- « Et toi Aurelie, tu savais qui c'était ce Mao ?
- Bien sûr, c’était un grand roi du Japon »
Contrairement ce que suggère son titre, ce n'est pas le défunt maître de la Chine qui est le sujet de cet album. Mais cela pourrait être un clin d’œil au M.A.O., le logiciel qui permet de concevoir le métré des routes wallonnes en piteux état qui vont être au cœur de l'intrigue. Dans un futur proche, la Belgique a cédé à ses pulsions séparatistes. La République Démocratique de Wallonie est sur le point d'acheter à la Chine la dépouille du Grand Timonier. Et, à travers différents points de vue croisés, le Sourire de Mao raconte cet événement historique tout en faisant un large état des lieux de cette utopie totalitaire.
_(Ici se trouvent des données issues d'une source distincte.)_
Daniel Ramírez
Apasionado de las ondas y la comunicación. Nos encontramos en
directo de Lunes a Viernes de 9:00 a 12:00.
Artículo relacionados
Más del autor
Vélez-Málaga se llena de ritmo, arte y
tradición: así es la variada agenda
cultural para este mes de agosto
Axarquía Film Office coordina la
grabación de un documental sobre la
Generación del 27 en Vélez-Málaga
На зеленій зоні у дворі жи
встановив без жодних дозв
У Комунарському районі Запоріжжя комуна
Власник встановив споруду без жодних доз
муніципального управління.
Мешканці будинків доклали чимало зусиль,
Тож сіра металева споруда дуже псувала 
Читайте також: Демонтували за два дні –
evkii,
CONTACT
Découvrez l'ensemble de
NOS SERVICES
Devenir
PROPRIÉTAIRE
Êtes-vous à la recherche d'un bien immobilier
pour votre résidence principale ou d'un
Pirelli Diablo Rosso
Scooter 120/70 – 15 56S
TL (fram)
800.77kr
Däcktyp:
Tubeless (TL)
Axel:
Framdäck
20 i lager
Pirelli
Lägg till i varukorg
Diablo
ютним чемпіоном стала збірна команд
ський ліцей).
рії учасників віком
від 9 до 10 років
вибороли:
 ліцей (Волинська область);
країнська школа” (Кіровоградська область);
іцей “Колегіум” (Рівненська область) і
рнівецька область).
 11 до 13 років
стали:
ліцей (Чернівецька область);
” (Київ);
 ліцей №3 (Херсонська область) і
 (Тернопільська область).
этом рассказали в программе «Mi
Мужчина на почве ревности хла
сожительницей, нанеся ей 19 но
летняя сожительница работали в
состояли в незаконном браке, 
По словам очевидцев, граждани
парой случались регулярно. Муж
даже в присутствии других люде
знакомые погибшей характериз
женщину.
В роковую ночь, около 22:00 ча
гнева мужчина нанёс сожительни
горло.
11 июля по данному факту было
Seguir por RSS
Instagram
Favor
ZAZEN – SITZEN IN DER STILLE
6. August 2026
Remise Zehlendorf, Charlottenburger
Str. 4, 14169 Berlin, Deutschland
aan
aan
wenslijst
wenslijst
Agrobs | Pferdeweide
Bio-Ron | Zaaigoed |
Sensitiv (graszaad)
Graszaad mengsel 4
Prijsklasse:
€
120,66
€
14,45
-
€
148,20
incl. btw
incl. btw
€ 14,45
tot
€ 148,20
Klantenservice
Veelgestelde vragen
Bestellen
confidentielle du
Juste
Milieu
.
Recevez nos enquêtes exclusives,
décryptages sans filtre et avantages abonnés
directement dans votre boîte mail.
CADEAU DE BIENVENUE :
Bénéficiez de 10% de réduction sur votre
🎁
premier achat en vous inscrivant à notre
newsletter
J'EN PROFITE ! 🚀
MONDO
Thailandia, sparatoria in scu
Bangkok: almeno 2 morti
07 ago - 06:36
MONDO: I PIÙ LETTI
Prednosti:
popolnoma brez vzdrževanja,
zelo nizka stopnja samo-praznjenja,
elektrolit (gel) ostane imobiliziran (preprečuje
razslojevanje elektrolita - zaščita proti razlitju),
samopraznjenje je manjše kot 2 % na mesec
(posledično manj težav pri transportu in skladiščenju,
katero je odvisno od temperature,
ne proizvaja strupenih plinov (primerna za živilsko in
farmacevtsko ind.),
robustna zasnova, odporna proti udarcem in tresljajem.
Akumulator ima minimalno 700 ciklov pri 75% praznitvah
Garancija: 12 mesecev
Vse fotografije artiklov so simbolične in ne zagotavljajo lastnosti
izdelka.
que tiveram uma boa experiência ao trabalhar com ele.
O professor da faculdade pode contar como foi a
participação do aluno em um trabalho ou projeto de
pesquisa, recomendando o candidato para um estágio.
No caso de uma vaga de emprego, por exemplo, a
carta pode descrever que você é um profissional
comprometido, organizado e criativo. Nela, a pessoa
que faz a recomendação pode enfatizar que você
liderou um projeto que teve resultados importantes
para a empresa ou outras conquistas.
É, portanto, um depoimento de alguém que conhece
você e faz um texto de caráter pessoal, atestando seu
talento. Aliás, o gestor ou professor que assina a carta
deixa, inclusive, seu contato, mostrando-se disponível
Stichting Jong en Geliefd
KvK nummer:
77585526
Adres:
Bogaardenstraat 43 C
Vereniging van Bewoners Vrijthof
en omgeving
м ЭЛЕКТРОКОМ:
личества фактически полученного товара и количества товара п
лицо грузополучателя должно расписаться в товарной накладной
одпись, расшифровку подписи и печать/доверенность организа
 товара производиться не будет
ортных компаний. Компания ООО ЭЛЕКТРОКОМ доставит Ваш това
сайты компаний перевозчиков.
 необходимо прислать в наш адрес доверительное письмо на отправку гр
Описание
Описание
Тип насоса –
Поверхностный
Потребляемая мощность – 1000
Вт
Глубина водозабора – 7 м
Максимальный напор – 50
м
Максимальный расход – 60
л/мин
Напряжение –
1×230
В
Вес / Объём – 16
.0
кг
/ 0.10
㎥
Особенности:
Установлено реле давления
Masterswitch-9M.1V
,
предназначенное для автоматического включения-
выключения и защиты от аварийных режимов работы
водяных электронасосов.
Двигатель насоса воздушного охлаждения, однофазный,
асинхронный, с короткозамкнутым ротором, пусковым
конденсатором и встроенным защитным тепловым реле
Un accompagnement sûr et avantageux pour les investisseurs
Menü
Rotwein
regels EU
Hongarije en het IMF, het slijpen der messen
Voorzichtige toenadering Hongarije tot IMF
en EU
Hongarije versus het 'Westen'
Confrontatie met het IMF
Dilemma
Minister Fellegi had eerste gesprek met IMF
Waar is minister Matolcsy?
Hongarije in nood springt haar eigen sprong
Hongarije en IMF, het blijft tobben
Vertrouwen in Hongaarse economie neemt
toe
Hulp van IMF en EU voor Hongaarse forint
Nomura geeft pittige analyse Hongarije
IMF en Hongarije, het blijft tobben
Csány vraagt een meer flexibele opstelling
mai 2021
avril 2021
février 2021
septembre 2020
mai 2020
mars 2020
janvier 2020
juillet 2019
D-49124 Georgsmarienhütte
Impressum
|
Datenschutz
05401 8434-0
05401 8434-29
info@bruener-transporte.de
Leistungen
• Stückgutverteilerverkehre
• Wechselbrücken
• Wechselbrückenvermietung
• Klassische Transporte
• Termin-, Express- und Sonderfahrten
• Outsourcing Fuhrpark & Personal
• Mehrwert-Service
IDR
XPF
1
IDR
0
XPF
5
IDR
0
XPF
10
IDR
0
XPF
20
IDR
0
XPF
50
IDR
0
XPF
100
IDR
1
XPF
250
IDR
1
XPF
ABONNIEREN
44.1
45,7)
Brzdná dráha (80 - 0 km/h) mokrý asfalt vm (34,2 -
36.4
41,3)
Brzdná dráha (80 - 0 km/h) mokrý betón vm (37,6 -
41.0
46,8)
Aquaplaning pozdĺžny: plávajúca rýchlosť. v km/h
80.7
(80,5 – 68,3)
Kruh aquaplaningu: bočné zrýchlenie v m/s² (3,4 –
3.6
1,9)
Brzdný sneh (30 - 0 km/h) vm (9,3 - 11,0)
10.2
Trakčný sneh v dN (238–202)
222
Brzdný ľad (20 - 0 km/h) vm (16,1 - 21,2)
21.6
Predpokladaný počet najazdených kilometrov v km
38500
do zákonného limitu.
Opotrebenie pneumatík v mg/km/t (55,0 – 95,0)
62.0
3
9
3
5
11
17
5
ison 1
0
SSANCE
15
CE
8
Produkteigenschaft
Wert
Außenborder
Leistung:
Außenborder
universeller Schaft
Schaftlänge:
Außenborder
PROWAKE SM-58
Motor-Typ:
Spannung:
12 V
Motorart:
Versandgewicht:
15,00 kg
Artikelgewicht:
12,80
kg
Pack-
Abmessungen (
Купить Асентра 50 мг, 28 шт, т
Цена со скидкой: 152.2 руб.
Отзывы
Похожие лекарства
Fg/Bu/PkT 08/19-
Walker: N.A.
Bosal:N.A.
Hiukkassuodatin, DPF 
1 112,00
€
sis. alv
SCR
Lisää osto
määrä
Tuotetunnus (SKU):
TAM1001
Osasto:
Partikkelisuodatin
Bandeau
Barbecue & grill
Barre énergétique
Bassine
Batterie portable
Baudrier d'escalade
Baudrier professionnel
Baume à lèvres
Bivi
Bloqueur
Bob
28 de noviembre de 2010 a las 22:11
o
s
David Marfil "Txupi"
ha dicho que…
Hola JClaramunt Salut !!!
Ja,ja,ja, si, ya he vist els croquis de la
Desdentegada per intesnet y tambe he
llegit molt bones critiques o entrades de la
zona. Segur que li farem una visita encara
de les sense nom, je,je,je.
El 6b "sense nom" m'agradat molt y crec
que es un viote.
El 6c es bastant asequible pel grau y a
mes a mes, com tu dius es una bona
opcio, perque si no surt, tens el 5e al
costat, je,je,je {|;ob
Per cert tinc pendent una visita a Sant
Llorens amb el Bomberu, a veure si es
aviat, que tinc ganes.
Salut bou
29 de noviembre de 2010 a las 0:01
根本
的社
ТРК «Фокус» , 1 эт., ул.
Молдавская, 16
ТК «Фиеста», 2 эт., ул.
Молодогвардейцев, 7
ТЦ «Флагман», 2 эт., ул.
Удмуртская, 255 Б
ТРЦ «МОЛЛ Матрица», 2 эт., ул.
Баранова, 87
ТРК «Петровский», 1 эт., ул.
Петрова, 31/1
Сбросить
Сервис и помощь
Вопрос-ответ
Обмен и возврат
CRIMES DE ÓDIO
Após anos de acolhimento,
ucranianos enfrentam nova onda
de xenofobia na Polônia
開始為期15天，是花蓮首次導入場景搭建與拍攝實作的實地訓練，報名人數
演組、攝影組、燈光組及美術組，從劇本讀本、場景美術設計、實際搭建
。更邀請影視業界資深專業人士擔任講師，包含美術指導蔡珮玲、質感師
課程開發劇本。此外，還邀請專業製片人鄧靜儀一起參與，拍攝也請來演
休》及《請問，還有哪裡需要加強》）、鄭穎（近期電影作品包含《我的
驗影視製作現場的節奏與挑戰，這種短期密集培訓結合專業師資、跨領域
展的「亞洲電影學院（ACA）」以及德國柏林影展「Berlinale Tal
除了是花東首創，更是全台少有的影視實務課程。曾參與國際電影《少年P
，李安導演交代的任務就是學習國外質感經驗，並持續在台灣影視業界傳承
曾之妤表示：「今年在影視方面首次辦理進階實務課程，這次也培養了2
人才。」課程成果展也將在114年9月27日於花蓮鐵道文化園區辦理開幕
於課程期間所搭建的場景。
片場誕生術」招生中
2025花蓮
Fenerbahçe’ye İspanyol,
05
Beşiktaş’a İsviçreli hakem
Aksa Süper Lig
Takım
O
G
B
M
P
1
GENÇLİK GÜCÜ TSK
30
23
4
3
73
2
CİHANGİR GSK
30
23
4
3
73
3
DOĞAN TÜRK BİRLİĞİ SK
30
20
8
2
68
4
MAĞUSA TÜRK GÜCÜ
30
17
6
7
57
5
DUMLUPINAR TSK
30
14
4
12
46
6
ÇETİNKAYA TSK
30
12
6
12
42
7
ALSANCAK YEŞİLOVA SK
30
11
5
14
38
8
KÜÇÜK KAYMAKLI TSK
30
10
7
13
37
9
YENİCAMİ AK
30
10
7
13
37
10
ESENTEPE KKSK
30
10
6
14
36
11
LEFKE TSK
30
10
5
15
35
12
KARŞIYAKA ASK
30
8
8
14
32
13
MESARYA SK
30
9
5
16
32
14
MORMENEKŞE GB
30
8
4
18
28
Marion et Ludmilla font partie des Fauves de Hesbaye, les jeunesses féminines paramilitaires et assermentées auprès de la police qui s'apprêtent à composer la haie d'honneur du meeting du président « Capitaine » Delcominette. Des adolescentes en uniforme, « c'est bien plus sexy que le bataillon des commandos de Flawinne ». Le chef de l’État, omniprésent dans les médias, est le personnage ambigu du récit. D'apparence bonhomme, sympathique et jouisseur, il est la tête pensante d'un pays fascisant qui se tiers-mondialise : crise économique, pénurie alimentaire, réseau routier en déliquescence... Achevant de ruiner les finances exsangues du micro-pays, il négocie au prix fort l'achat de la momie pour en faire la pièce maîtresse de l'Espace Espoir, un musée d'un autre genre qui a pour vocation de valoriser non pas le passé de la Wallonie, mais son futur placé sous l'égide de la pensée du Grand Timonier. Pendant ce temps, d'étranges crimes se multiplient. Des membres des Fauves de Hesbaye et des Combattants de Liège, son pendant masculin, sont assassinés dans des circonstances douteuses : à l'aide de leur propre pistolet qu'ils ont au préalable remis à leur assassin. Antoine Wauthier, étudiant contestataire passionné de natation, sera la cible de cette machination. La boucle est bouclée et tous les acteurs vont se rejoindre sur les chaussées wallonnes pour un dénouement qui scellera le sort de la R.D.W.
C'est un récit déconcertant que délivrent Michel Constant et Jean-Luc Cornette. Dans une ambiance désuète, les premières pages font croire à une histoire qui se déroule chez des jeunes guides des années 70, issues de familles de la droite catholique. Tout bascule très vite dans l'anticipation, d'abord dans un registre comique servi par le ridicule et le côté "Hénaurme" des situations, puis le rire se fait de plus en plus gêné. Un sentiment de malaise croît lorsque le système répressif entre en jeu avec la complicité de médias aux échos très actuels, s'appuyant sur une réforme pénale hypocrite qui, sous couvert de sentiments charitables, s'avère être un outil de mise à mort des opposants politiques.
Avec cette politique-fiction douce et amère, teintée d'humour belge, Futuropolis confirme son talent de chasseur de pépites. Original et inattendu, le Sourire de Mao est une belle surprise, une rafraîchissante et pétillante pastille orwellienne made in Wallonie.
Le sourire de Mao est une bd assez étrange dans sa conception. Il faut dire que je ne m’étais pas trop renseigné sur le contexte.
En effet, on suit le parcours d’un homme politique belge assez nationaliste dans son identité wallonne. Il est également question de scouts qui font la loi et qui sont autorisés à un port d’arme. Bref, on dirait une bd d’anticipation politique.
Pour autant, c’est traité de manière si naturelle et si crédible qu’on se pose alors toutes ces questions. J’avoue avoir été assez déstabilisé par cette lecture d’autant que les premiers dialogues sont plutôt assommants. Les puzzles vont s’assembler petit à petit pour une meilleure lisibilité. Mais bon, il faut attendre la fin de l'album pour que cela soit satisfaisant...
N'étant pas belge, j'ai du mal à croire à cette histoire de complot fascisant dont le dénouement n'est pas très clair. Par contre les personnages sont attachants et la question de l'embrigadement des jeunes bien posée.
Et j'aime bien les dessins un peu rétro.
Je rejoins entièrement la critique de M. Leroy. A la fin, j'ai été dérouté et même un peu choqué. A part le ridicule du rachat de la momie de Mao, l'histoire passe bien et colle même à une certaine réalité de ce qu'a du être l'Allemagne nazie avec ses jeunesses hitlérienne.